Repeatedly, in fact.
“Our ball-screen defense has been terrific all year,” Beilein said. “But Cassius Winston is terrific. He destroyed our ball-screen defense today. Destroyed it.”
That’s not much of an exaggeration. Michigan State scored 1.33 points per possession Sunday, obscene efficiency numbers for a turnover-prone team against the Big Ten’s best defense. All the late free throws played a part in that, but so did all of Winston’s playmaking throughout as the Spartans committed just six turnovers all game — only two in the second half — and barely got anything from their transition game, which is usually where they beat teams.

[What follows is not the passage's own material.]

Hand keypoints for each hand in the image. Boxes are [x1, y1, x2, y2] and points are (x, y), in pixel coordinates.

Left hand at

It was Winston who gave Michigan State the lead for good midway through the second half, curling off a screen and beating Simpson for an off-balance layup. It was Winston again beating Simpson, driving to his left and down the lane to cap the 10-2 run that put the Spartans up 62-55 with 6:10 to play.

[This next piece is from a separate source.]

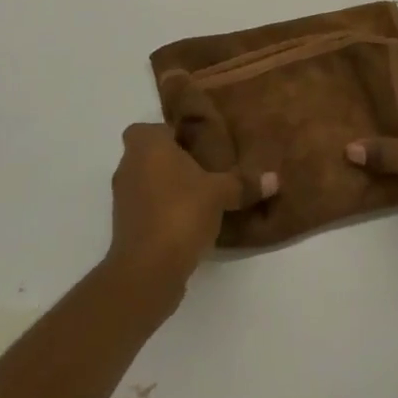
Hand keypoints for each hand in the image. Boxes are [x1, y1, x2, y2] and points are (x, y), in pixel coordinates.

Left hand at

And it was Winston — again and again — going to the line in the closing minutes, calmly knocking down his free throws and sending the maize-clad fans quietly streaming to the exits. Never mind that he did all that without getting a rest, same as Simpson.
"There was a lot riding on this,” he explained. “So it wasn’t hard to dig deep. ... I actually didn’t feel it until I got to the locker room. There was so much adrenaline that you couldn’t even feel it. I was just out there playing, trying to win. I got to the locker room and I was like, ‘Oh, wow, I’m tired.’"
And if he was tired of hearing how he'd come up short against his rival, well, this had to sound pretty good: The Michigan State fans in attendance were chanting “M-V-P!” near the end of the game as he sealed the win at the free-throw line.
They're right, of course. This game should seal the deal for Winston as Big Ten player of the year. Likewise, it should end the narrative that'd been building.
“I don’t really get into the personal thing,” he said. “We’re playing for a championship. That was a really good team in a really tough environment and us winning? That’s really all the satisfaction we need.”